Why did you read this blog about community sermon-listening? What caught your interest? Were you already aware of your need to reconnect preaching with fellowship? Were you looking for ideas on how to do it? Were you a hesitant reader, knowing that you’d need to reevaluate your sermon-listening practices? Did someone else recommend this blog to you? Are you a preacher looking for ways to achieve community-wide impact in your sermons?

No matter who you are or why you read these blog posts, you’re now faced with a decision. You’ve come to a crossroad in your sermon-listening experience and you must decide which way you’re going to go. The two options are easily understood—either you compartmentalize your life by keeping your sermon-listening and fellowship experiences quite separate, or you commit to integrate the two so that they never take place one without the other. Which will it be? It’s a life-changing decision.

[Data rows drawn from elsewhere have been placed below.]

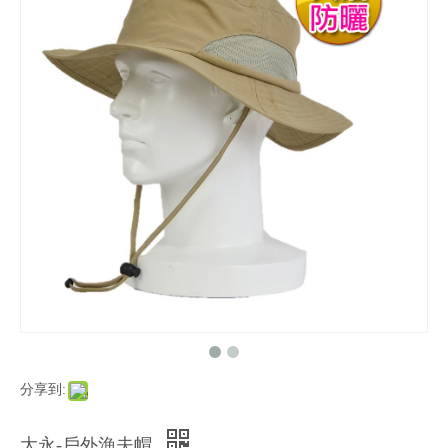
分享到:
大永-戶外漁夫帽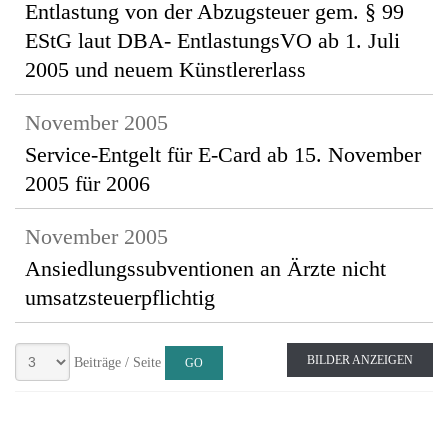
Entlastung von der Abzugsteuer gem. § 99
EStG laut DBA- EntlastungsVO ab 1. Juli
2005 und neuem Künstlererlass
November 2005
Service-Entgelt für E-Card ab 15. November
2005 für 2006
November 2005
Ansiedlungssubventionen an Ärzte nicht
umsatzsteuerpflichtig
BILDER ANZEIGEN
Beiträge / Seite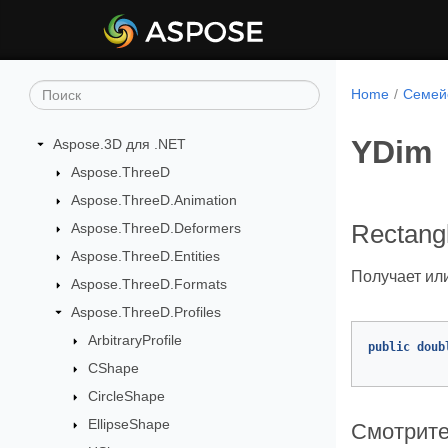
Home
Семейс
YDim
Aspose.3D для .NET
Aspose.ThreeD
Aspose.ThreeD.Animation
Aspose.ThreeD.Deformers
Rectang
Aspose.ThreeD.Entities
Получает ил
Aspose.ThreeD.Formats
Aspose.ThreeD.Profiles
ArbitraryProfile
public
doub
CShape
CircleShape
EllipseShape
Смотрите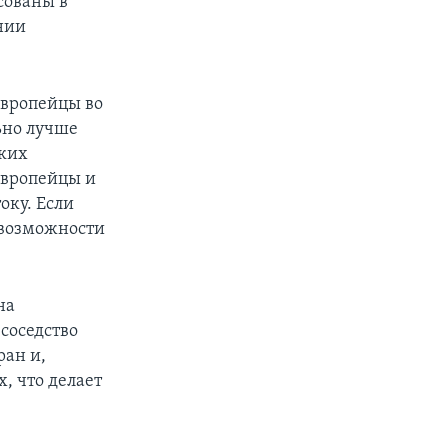
сованы в
нии
европейцы во
ьно лучше
ьких
европейцы и
оку. Если
 возможности
на
соседство
ран и,
, что делает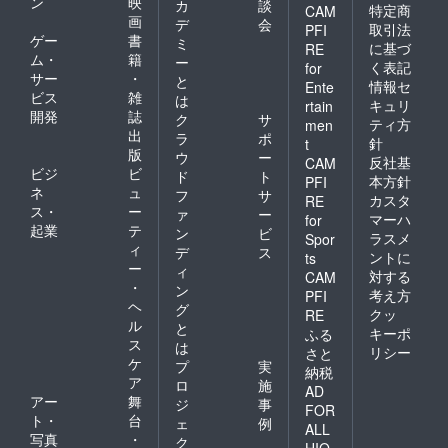
ン
映
カ
談
特定商
CAM
画
デ
会
取引法
PFI
ゲー
書
ミ
に基づ
RE
ム・
籍
ー
く表記
for
サー
・
と
情報セ
Ente
ビス
雑
は
キュリ
rtain
開発
誌
ク
サ
ティ方
men
出
ラ
ポ
針
t
版
ウ
ー
反社基
CAM
ビジ
ビ
ド
ト
本方針
PFI
ネ
ュ
フ
サ
カスタ
RE
ス・
ー
ァ
ー
マーハ
for
起業
テ
ン
ビ
ラスメ
Spor
ィ
デ
ス
ントに
ts
ー
ィ
対する
CAM
・
ン
考え方
PFI
ヘ
グ
クッ
RE
ル
と
キーポ
ふる
ス
は
リシー
さと
ケ
プ
実
納税
ア
ロ
施
AD
アー
舞
ジ
事
FOR
ト・
台
ェ
例
ALL
写真
・
ク
HIO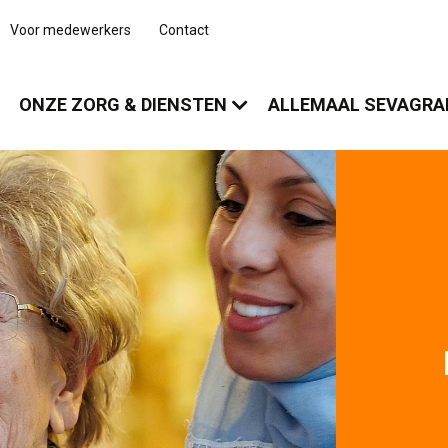
Voor medewerkers
Contact
ONZE ZORG & DIENSTEN
ALLEMAAL SEVAGR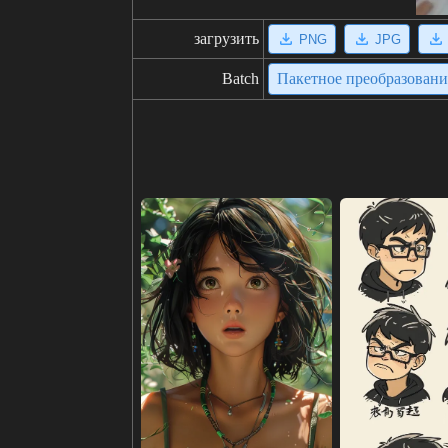
загрузить
PNG
JPG
Batch
Пакетное преобразован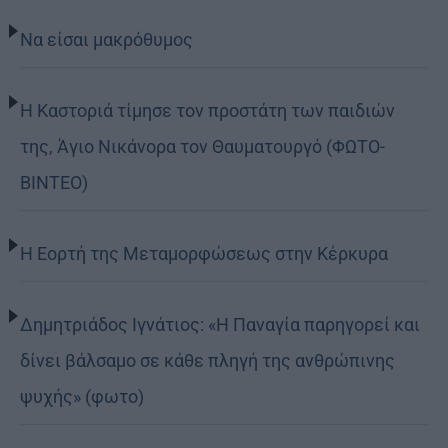
Να είσαι μακρόθυμος
Η Καστοριά τίμησε τον προστάτη των παιδιών
της, Άγιο Νικάνορα τον Θαυματουργό (ΦΩΤΟ-
ΒΙΝΤΕΟ)
Η Εορτή της Μεταμορφώσεως στην Κέρκυρα
Δημητριάδος Ιγνάτιος: «Η Παναγία παρηγορεί και
δίνει βάλσαμο σε κάθε πληγή της ανθρώπινης
ψυχής» (φωτο)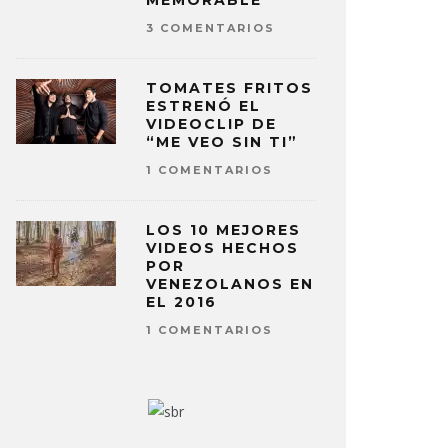
MEMORABLE
3 COMENTARIOS
TOMATES FRITOS
ESTRENÓ EL
VIDEOCLIP DE
“ME VEO SIN TI”
1 COMENTARIOS
LOS 10 MEJORES
VIDEOS HECHOS
POR
VENEZOLANOS EN
EL 2016
1 COMENTARIOS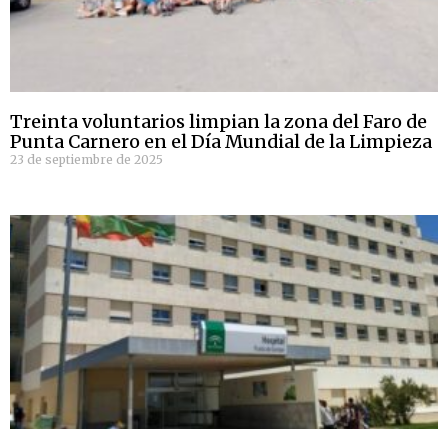
Treinta voluntarios limpian la zona del Faro de
Punta Carnero en el Día Mundial de la Limpieza
23 de septiembre de 2025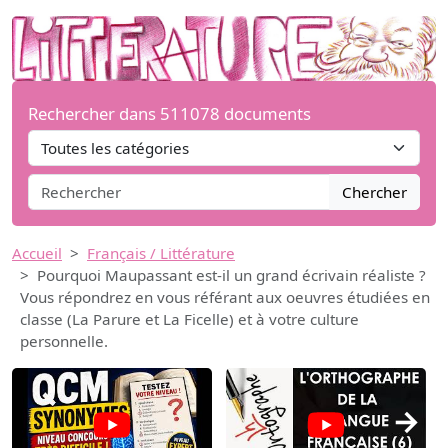
Rechercher dans 511078 documents
Chercher
Accueil
Français / Littérature
Pourquoi Maupassant est-il un grand écrivain réaliste ?
Vous répondrez en vous référant aux oeuvres étudiées en
classe (La Parure et La Ficelle) et à votre culture
personnelle.
→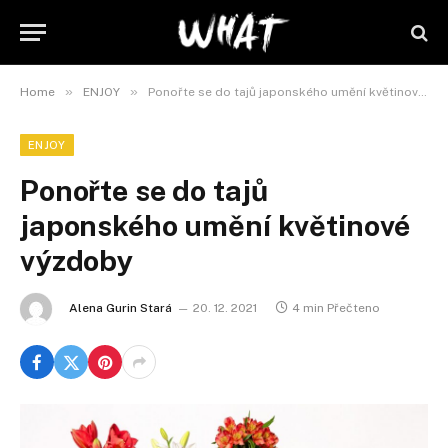
»
»
Home
ENJOY
Ponořte se do tajů japonského umění květinové výzdoby
ENJOY
Ponořte se do tajů
japonského umění květinové
výzdoby
Alena Gurin Stará
20. 12. 2021
4 min Přečteno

Don’t move on without answering that question. If you want to practice community sermon-listening, you need to make a plan. You need to involve others. The practice is by nature, communal. Maybe, you’ll need to do some work to convince others of this vital need. Take a long-term approach. We’re talking about changing church culture. You’ll need to lead by example.It’s very likely that you’ll meet some opposition. Modern Christians have developed a keen independence. We don’t like to open up. We share a little of our shallow selves, but seldom show real transparency. But real sanctification is a community project. It requires the challenges, trials, disciplines, support, encouragements, and changes that other people bring into your life. That’s what fellowship is.

Real sanctification occurs when our souls are laid bare to the living and abiding Word of God. It happens when God’s powerful Word is read, explained, and applied to the gathered church. That’s what preaching is.

Now, put the two together—preaching and fellowship—sermon-listening and community—sound doctrine and accountability—that’s the recipe for church-wide transformation. That’s what the church must recover. That’s what sanctification is.

Preaching is most effective when people listen together—people who are responsible to care for one another, pray for one another, counsel one another, encourage one another, confront one another, and generally look out for one another spiritually. It’s the community aspect of preaching that makes a sermon a sermon. If we overvalue and overuse the sermons available on the Internet, we risk becoming observers to the sermon event, watching from a distance, detached, and unimplicated by the sermon’s demands.

What you do now will set the spiritual trajectory for you and for your church. May God bless you.